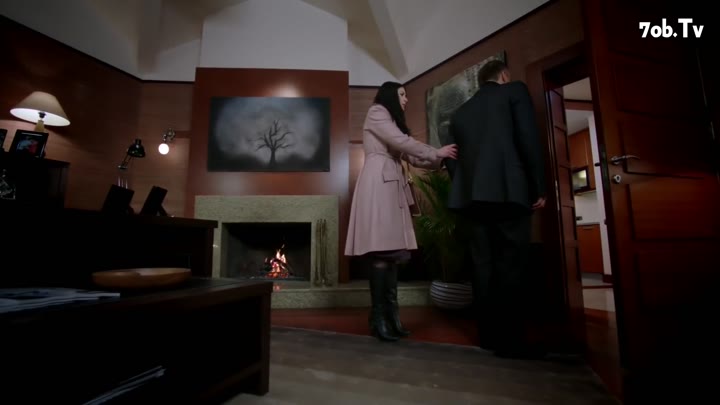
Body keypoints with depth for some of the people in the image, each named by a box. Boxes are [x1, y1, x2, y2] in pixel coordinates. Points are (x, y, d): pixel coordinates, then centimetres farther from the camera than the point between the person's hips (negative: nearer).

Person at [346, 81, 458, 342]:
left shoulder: (391, 119, 32)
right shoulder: (377, 112, 5)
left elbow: (409, 156, 24)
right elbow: (402, 142, -8)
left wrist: (440, 160, 14)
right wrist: (438, 152, 0)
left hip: (392, 184, 9)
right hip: (379, 182, -9)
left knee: (392, 249, 1)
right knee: (381, 248, -14)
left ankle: (391, 314, 3)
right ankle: (378, 317, -10)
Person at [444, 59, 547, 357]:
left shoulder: (460, 112, 22)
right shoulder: (515, 91, 9)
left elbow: (451, 159, 15)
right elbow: (529, 139, -4)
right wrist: (539, 186, -1)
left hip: (472, 195, 5)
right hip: (509, 190, -5)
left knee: (483, 263, 6)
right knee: (513, 262, -3)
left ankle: (489, 334, 13)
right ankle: (510, 338, -1)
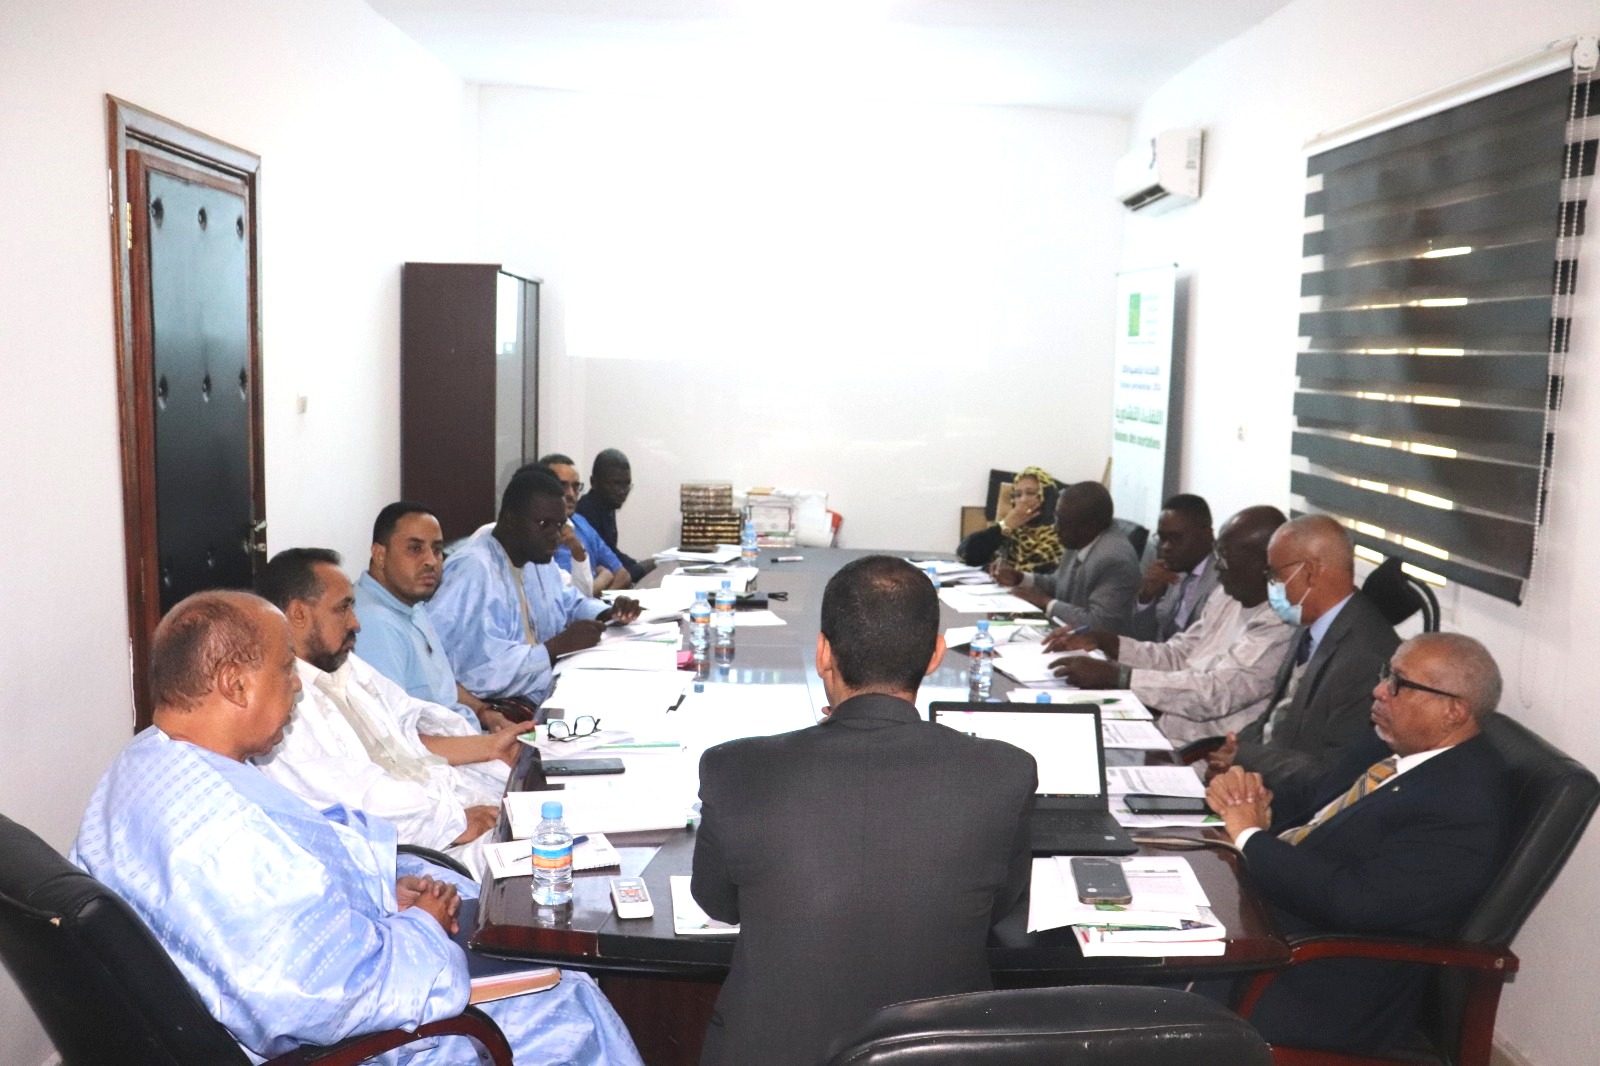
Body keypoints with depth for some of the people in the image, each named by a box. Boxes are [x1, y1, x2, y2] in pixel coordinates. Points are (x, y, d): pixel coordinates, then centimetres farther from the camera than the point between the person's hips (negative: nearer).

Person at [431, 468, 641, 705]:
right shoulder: (473, 570, -21)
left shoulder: (538, 559, 9)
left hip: (548, 694, 9)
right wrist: (560, 645, -22)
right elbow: (479, 669, -29)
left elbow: (570, 603, 26)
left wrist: (609, 614, 5)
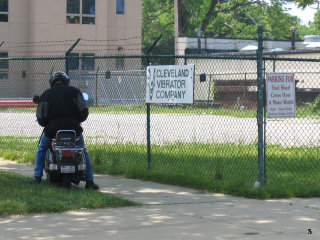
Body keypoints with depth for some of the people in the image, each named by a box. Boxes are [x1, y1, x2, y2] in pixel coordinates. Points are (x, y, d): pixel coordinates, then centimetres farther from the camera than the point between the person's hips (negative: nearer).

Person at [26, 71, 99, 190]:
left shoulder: (45, 94, 6)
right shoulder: (74, 91, 6)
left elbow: (40, 118, 3)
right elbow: (84, 111, 2)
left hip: (52, 129, 0)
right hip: (74, 128, 0)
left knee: (41, 149, 27)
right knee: (83, 151, 22)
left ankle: (37, 177, 20)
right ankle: (89, 181, 13)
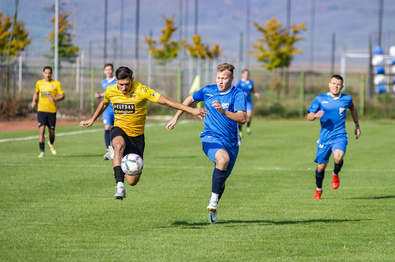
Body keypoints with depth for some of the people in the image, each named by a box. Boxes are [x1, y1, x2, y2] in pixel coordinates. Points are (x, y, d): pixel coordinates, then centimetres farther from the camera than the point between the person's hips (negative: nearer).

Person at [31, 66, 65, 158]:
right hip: (41, 110, 1)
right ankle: (42, 152, -13)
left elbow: (62, 96, 1)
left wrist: (55, 99, -19)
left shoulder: (56, 84, -1)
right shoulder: (39, 83, 7)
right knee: (41, 130, -14)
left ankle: (51, 143, 42)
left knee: (52, 132, 7)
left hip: (52, 111, 0)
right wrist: (34, 101, 6)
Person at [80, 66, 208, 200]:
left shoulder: (141, 90, -18)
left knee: (132, 181, -2)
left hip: (136, 135, -1)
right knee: (119, 145, -40)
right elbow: (104, 103, 20)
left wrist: (191, 110, -26)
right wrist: (92, 120, 32)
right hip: (119, 130, 1)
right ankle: (120, 187, -44)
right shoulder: (110, 91, -5)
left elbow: (166, 102, -20)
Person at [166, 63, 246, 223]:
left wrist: (223, 111, -38)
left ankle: (213, 206, 43)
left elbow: (242, 119, -24)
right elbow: (189, 100, 21)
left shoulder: (237, 94, -10)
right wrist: (176, 118, 19)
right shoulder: (208, 91, 0)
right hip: (210, 138, -1)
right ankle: (213, 200, -28)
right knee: (223, 158, -35)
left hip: (231, 142, 1)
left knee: (222, 180, 13)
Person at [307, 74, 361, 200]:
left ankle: (335, 174, 5)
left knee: (338, 157, -29)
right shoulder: (320, 99, -1)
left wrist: (357, 125, 28)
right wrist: (315, 115, -22)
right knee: (321, 166, 4)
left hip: (340, 135, -1)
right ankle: (318, 190, 31)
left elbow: (352, 109, 25)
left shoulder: (346, 99, 3)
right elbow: (309, 116, 1)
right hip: (325, 136, 1)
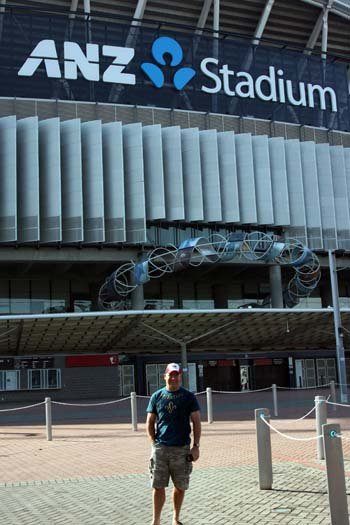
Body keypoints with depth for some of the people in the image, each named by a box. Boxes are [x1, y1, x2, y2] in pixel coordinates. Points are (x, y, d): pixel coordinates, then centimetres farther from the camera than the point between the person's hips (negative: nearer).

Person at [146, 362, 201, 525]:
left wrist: (196, 446, -4)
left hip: (182, 449, 0)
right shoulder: (157, 396, 6)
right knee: (158, 486, 0)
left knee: (180, 486, 9)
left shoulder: (188, 396, 2)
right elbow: (150, 423, 10)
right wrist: (155, 443, -1)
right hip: (160, 448, 0)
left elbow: (196, 422, 2)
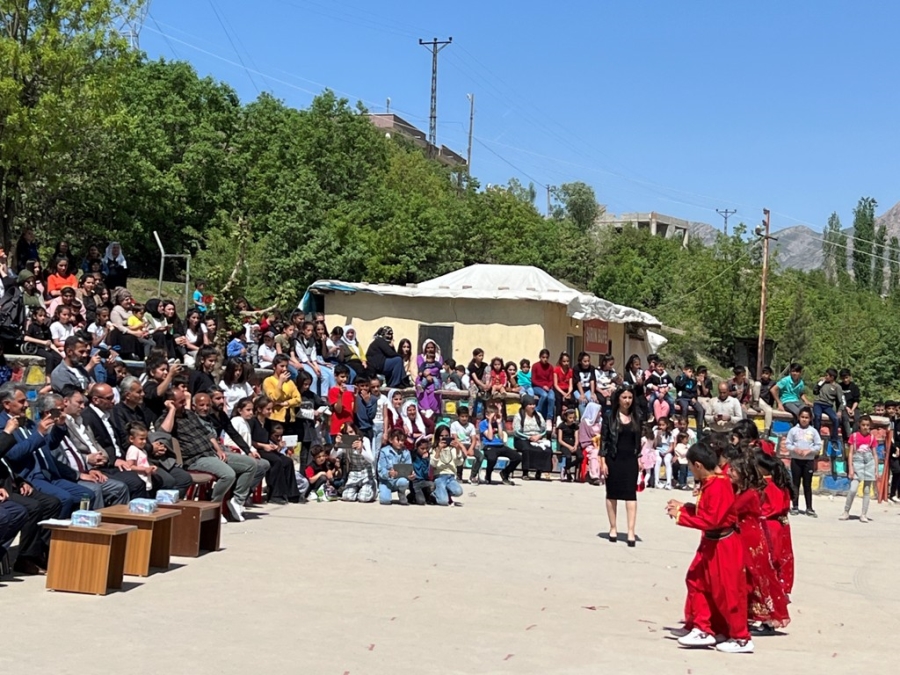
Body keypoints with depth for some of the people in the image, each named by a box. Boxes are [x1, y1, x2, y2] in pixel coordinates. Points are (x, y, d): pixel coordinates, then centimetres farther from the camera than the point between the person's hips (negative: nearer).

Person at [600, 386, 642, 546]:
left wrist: (639, 458, 5)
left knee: (631, 494, -5)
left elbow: (638, 440, 12)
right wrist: (603, 461, -9)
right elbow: (604, 439, -4)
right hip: (613, 459, -2)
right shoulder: (610, 416, -2)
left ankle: (631, 531, -6)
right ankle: (613, 528, 18)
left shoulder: (636, 417, 7)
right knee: (612, 494, 7)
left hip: (630, 459, 2)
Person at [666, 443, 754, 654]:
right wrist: (682, 507, 8)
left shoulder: (718, 485, -25)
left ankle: (741, 639, 10)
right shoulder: (710, 483, 7)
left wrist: (681, 516, -22)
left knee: (726, 591, -2)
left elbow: (711, 519, -28)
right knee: (696, 581, 13)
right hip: (711, 543, 10)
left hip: (723, 546, -10)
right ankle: (703, 630, 21)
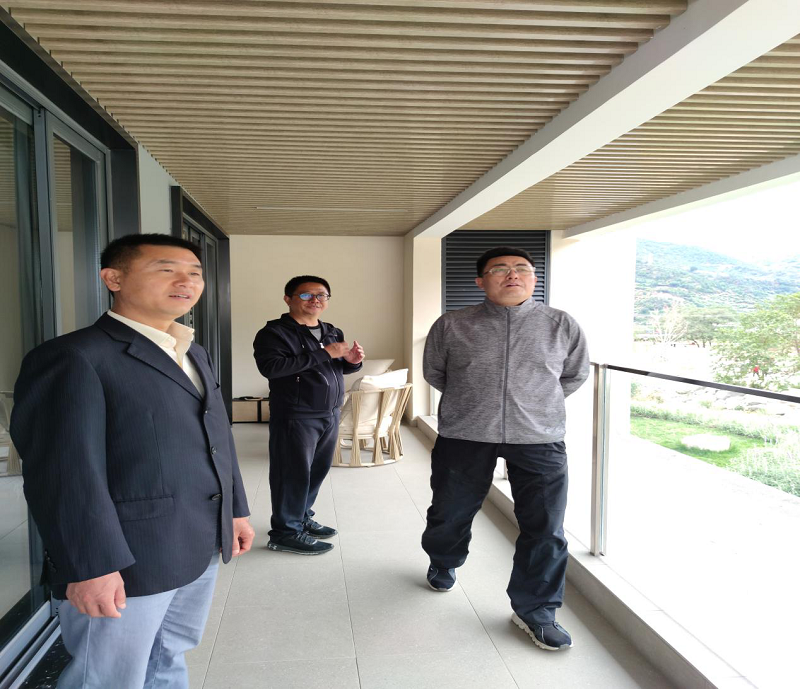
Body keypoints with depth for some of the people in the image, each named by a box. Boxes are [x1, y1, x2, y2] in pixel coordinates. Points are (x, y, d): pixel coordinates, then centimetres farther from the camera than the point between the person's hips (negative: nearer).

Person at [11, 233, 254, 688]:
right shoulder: (73, 358, -15)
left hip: (201, 549, 8)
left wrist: (236, 509, 16)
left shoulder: (196, 355, 12)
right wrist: (90, 565, -22)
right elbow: (65, 471, -20)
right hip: (125, 560, -7)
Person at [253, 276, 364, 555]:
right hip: (295, 416, -7)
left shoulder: (333, 332, 13)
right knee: (294, 474, -1)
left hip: (330, 415, 7)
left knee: (318, 471, 13)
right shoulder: (274, 332, -10)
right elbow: (271, 367, -26)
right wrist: (324, 354, -24)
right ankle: (285, 532, 12)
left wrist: (351, 361, -3)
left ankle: (303, 518, 30)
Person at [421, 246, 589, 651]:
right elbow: (433, 373, 12)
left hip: (540, 440, 0)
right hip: (464, 437, 1)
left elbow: (575, 374, 14)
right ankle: (442, 564, 49)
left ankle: (534, 609, 24)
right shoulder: (451, 326, -3)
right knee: (451, 512, 17)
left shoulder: (562, 326, -1)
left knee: (545, 529, 2)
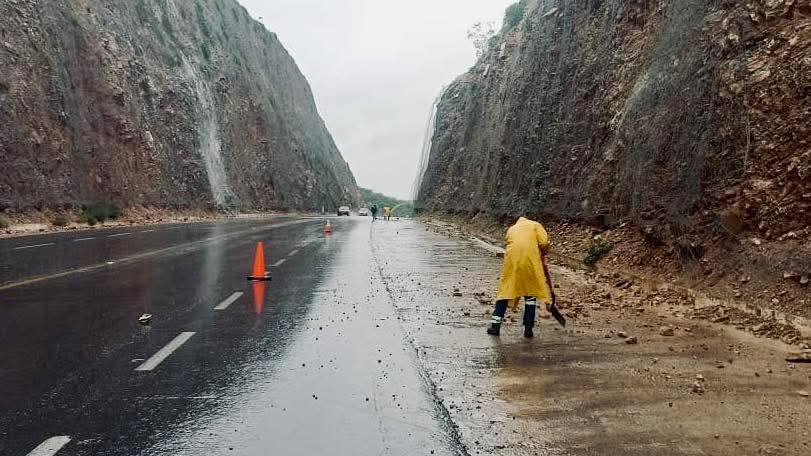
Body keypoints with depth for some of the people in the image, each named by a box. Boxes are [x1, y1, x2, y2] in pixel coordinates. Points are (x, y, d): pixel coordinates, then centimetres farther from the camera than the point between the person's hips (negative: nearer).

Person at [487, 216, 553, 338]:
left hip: (511, 260, 2)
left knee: (505, 290, 10)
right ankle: (528, 328, 11)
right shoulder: (535, 225, 18)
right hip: (531, 259, -2)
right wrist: (543, 258, 16)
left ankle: (495, 325, 7)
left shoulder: (511, 229, 27)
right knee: (531, 293, 10)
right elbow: (544, 243, 0)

- [WHAT YOU SHOULD DO] Copy everything from the start of the material down through the line containing "left wrist: (609, 614, 5)", inclusive, leaving out the pictures. Within the keypoint answers only, multiply every number (the x and y pixel coordinates and the depth) by 2.4 and round to a whole number with halves going up, keeping all other numbers unchanged.

- [YOUR RESPONSE]
Body keypoints with depth for some of the people in the image, each named by a box. Boxes are [x1, y1, x2, y2] in pixel coordinates. Points are (x, y, d): pixel coordinates, then centimetres farther from the camera than the point between the person's hips (negative: nearer).

Person at [346, 81, 458, 342]:
left shoulder: (938, 286, 77)
right shoulder: (905, 269, 12)
left elbow: (982, 374, 58)
right elbow: (965, 341, -19)
left wrist: (1056, 384, 34)
right wrist: (1051, 365, 0)
left hip: (941, 442, 22)
right hip: (910, 437, -22)
left knee: (941, 598, 2)
right knee: (914, 595, -34)
left ankle: (938, 754, 7)
right ankle: (907, 761, -24)
Person at [444, 59, 547, 357]:
left shoulder: (1104, 269, 53)
right shoulder: (1236, 218, 22)
left elbow: (1082, 382, 36)
right elbow: (1270, 334, -10)
right wrist: (1294, 446, -2)
left hip: (1133, 468, 12)
right hip: (1222, 456, -12)
left knee: (1159, 631, 14)
right knee: (1231, 629, -7)
left ankle: (1174, 802, 31)
right ankle: (1224, 811, -2)
Body keypoints with depth for some of the people in the image, each named by a box. Boxes are [x1, y1, x2, y2] in pixel coordinates. Points are (x, y, d): pixel coordinates, then centimetres farther from the camera than the point between the person's hips (negative: nearer).

Person at [431, 468, 641, 705]:
right shoulder: (1135, 1368, -50)
left shoulder: (1291, 1342, 22)
left hip: (1315, 1666, 22)
right wrist: (1344, 1548, -53)
right elbow: (1150, 1606, -70)
left elbow: (1368, 1447, 62)
left wrist: (1462, 1474, 12)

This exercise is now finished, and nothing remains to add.